Tuesday, June 19, 2007

 

The Day's Progress

A decent day's work. My goal is at least 3K a day, and ideally something closer to four or five would be preferred. Today I did a bit over 3300, which is heading in the right direction.

Zokutou word meterZokutou word meter
14,095 / 90,000
(15.7%)

Today's sample comes from shortly after the first meeting of the two protagonists, Bannerman Yao and Captain Zhuan. The one is in command of the strike team, the other in command of the boat that's getting them there. In this scene, they've been reviewing the military records of the seven men picked for the mission.
“By my count, we have three murderers, a thief, a dealer in contraband, an insubordinate, and a conscientious objector.”

Yao looked up at the sailor, who sat back on the bench, his arms crossed over his chest.

“Failing to take us into account,” the bannerman answered. There was no file in the stack for the sailor sitting before him, and Yao found himself curious as to the reasons for Zhuan’s imprisonment. Yao had spent time with sailors before, and this Zhuan’s manner struck him as different than that typical of those who served in the Interplanetary Fleet. There was something lax in his attitude, Yao felt. Zhuan had the softness that came with long years spent in microgravity, but it seemed that the softness extended to his character, as well as his appearance.

“Indeed,” Zhuan said, guardedly. He paused for a moment before continuing. “I’ve served with the thief, Ang Xunhuo. Thief and gambler, to be precise. But he is also the finest pilot with whom I’ve ever served, and I have no doubts about his abilities to perform his duties, if his vices can be kept in check.” He glanced at the files spread on the table. “I’m a poor judge of a soldier’s worth, though. What is your opinion of the rest?”
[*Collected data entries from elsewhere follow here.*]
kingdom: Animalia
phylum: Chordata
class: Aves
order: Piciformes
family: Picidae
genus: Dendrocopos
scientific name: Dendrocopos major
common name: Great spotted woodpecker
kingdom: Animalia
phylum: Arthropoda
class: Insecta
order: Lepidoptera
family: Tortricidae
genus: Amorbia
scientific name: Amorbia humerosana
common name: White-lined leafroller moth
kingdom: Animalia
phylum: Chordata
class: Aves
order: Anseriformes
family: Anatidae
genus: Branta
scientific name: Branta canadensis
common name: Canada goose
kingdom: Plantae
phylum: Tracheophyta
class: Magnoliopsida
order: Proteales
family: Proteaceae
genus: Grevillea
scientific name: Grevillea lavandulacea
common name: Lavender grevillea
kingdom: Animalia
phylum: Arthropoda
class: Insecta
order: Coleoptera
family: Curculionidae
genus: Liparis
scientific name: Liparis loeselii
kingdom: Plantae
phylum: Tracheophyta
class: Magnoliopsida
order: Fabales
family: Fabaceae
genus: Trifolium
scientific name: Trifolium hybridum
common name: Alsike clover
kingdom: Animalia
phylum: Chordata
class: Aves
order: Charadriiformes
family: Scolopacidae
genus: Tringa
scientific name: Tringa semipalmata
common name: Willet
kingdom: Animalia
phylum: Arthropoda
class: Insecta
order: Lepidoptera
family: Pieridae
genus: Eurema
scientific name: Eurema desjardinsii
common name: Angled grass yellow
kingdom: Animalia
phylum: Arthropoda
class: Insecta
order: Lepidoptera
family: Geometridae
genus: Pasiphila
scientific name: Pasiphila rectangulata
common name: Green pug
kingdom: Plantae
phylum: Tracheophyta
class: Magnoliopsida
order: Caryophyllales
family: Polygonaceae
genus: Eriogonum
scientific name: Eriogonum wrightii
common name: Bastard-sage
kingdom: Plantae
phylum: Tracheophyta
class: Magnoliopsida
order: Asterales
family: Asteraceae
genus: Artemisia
Yao’s shoulders raised in the shadow of a shrug. “Their records speak for themselves. The three bannermen, at least, have skills that should prove useful, though each is markedly lacking in discipline. Syuxtun’s skills with language and communication should prove a valuable asset, as should Fukuda’s expertise with demolitions. And if Dea’s marksmanship scores are to be believed, I would not want to find myself on the business end of his firearm. As for the guardsmen...” Yao waved a hand at the other three files, those for Cai, Nguyen, and Paik. “They may simply by the class of men allowed entry into the Green Standard Army these days, for all I know. This war has taxed the resources of the Middle Kingdom, but even so...”

Zhuan gave a slight smile. “So the old rivalries persist?” He raised an eyebrow, in an expression Yao felt verged dangerously close to mocking. “Sailors don’t trust guardsmen who don’t trust bannermen who don’t trust anyone, is that it?”

Yao controlled his reaction, and drew his lips into a tight line. “I do my duty, and judge others by their ability and willingness to do the same.”

Comments:
3,000-5,000 words a day? Yikes! That's a good weekend day for me. On a weekday, I would have to have the stars align to do that much (that would be because I have about 1 hour to write on most weekdays).

Did you have to build up to that amount, or have you always been able to dish out that many words?
 
Well, I have the advantage of being able to write full time for a month or so at a time, in between my other responsibilities, which helps. My schedule these days is administrivia during the morning hours (including a bit of exercise), and then writing from noonish to about four in the afternoon. I can usually get three to five thousand words a day done in those four hours, averaging about four thousand. But to answer your question, yes, I did indeed have to build up to that amount. My experience is closely mirrored by Jay Lake, who describes his process better than I could my own over here. On a bumpersticker, Jay thinks of training for writing just like one would a sport or martial art, always pushing to do a little more, and then a little more after that, to stretch and flex and train those muscles. In this case, the muscle is your brain, but the principle is the same. Worth trying, if you haven't already.